DIRECTIVE
Rewrite the lines from the first one through the line that contains "popcorn ready. ^TM", swapping "Apple TVs" for "Apple TV boxes" and keeping everything else the same.

THE DATA
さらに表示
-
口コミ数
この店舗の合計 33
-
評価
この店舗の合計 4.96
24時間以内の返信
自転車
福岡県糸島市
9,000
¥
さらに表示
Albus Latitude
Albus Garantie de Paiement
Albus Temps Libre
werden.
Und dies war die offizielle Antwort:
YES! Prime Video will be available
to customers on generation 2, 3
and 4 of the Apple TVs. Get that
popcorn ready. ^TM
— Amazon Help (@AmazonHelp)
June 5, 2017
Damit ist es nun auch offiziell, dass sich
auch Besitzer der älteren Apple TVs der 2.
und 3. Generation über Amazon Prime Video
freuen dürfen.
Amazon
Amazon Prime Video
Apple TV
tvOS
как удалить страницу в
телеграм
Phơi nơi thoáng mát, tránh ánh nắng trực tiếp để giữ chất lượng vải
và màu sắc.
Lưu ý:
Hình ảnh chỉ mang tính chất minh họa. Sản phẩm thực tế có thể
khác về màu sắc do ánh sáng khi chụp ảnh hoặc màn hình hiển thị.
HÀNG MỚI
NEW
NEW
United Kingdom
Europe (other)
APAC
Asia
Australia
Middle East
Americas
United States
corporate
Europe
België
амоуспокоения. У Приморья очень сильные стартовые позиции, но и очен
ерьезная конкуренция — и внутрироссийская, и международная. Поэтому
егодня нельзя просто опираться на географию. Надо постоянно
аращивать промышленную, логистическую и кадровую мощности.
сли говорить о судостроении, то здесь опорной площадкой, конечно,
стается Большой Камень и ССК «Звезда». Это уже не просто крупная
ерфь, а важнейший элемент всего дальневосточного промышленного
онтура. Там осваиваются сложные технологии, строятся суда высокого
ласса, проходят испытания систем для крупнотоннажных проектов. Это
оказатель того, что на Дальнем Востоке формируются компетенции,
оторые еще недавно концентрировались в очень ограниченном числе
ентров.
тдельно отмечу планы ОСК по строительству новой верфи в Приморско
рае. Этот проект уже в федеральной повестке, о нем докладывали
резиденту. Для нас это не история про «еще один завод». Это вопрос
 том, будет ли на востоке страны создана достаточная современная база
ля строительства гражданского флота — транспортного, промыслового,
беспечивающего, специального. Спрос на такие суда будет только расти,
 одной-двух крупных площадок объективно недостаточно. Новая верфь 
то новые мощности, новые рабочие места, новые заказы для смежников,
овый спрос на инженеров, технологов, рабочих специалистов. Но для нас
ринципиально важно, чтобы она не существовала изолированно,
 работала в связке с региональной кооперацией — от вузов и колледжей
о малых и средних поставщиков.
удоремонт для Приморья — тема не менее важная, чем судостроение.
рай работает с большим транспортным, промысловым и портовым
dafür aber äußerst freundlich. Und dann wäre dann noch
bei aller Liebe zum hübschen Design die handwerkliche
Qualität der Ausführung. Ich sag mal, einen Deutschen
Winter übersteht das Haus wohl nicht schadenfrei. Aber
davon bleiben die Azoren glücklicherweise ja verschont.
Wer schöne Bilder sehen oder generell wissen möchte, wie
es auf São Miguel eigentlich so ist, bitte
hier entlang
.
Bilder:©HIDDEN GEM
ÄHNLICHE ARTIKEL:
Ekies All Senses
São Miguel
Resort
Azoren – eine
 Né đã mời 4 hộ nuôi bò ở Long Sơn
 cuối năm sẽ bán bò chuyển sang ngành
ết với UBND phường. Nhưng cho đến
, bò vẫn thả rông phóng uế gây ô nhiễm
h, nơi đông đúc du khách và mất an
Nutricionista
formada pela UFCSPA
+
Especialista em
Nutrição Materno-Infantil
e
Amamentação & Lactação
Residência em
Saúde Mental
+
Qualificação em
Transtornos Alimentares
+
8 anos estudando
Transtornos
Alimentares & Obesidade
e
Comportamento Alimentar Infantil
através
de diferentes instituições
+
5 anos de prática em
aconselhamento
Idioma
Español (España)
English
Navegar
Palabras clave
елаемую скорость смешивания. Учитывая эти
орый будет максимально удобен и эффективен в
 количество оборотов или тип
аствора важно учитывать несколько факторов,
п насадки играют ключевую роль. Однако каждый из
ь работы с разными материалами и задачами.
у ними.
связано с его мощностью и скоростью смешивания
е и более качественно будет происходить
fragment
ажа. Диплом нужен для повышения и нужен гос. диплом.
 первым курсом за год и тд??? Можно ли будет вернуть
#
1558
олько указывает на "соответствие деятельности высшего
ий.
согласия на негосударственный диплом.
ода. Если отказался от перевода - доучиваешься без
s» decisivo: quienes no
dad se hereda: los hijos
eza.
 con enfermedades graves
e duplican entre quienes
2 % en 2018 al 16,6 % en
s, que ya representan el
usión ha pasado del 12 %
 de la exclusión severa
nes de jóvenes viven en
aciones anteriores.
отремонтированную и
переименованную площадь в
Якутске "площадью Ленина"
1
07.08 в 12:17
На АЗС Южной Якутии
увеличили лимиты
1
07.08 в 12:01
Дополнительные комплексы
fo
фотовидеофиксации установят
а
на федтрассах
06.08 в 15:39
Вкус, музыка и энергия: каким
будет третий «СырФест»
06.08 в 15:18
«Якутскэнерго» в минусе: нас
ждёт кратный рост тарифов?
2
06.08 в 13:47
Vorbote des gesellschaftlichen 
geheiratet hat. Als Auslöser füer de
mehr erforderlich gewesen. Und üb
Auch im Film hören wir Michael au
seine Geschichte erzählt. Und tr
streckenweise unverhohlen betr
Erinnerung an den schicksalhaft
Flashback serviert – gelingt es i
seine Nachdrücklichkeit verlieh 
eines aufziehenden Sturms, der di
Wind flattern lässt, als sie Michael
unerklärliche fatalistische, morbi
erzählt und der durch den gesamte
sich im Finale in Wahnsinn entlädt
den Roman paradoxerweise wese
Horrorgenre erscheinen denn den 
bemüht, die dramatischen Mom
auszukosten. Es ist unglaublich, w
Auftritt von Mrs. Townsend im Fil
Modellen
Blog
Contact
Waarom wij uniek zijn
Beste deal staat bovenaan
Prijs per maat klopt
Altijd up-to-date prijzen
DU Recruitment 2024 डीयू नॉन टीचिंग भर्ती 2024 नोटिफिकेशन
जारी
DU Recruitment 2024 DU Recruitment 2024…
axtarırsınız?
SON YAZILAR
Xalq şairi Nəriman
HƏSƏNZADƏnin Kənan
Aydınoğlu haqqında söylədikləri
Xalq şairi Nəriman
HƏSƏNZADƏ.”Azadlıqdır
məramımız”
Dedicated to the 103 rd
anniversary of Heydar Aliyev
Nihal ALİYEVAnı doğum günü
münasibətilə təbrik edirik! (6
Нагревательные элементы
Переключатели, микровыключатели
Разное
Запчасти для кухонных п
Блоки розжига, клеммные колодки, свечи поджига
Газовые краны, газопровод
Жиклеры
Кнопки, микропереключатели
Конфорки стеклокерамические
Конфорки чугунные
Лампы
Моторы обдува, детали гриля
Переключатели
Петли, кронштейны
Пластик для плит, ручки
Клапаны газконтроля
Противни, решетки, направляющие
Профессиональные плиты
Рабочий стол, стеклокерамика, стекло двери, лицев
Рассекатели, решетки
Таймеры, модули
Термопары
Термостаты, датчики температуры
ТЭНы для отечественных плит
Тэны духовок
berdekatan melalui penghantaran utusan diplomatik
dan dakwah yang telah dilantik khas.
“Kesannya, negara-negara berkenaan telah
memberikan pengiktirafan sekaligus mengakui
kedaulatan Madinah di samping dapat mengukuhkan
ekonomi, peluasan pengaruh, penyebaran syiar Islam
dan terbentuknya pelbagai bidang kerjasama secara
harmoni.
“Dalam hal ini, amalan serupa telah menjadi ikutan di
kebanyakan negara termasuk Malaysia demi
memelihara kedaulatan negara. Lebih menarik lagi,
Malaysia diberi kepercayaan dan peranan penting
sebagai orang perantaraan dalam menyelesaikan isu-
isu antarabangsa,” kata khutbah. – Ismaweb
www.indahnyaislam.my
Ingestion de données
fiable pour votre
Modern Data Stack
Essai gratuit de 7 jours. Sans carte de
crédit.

EXERCISE SOLUTION
さらに表示
-
口コミ数
この店舗の合計 33
-
評価
この店舗の合計 4.96
24時間以内の返信
自転車
福岡県糸島市
9,000
¥
さらに表示
Albus Latitude
Albus Garantie de Paiement
Albus Temps Libre
werden.
Und dies war die offizielle Antwort:
YES! Prime Video will be available
to customers on generation 2, 3
and 4 of the Apple TV boxes. Get that
popcorn ready. ^TM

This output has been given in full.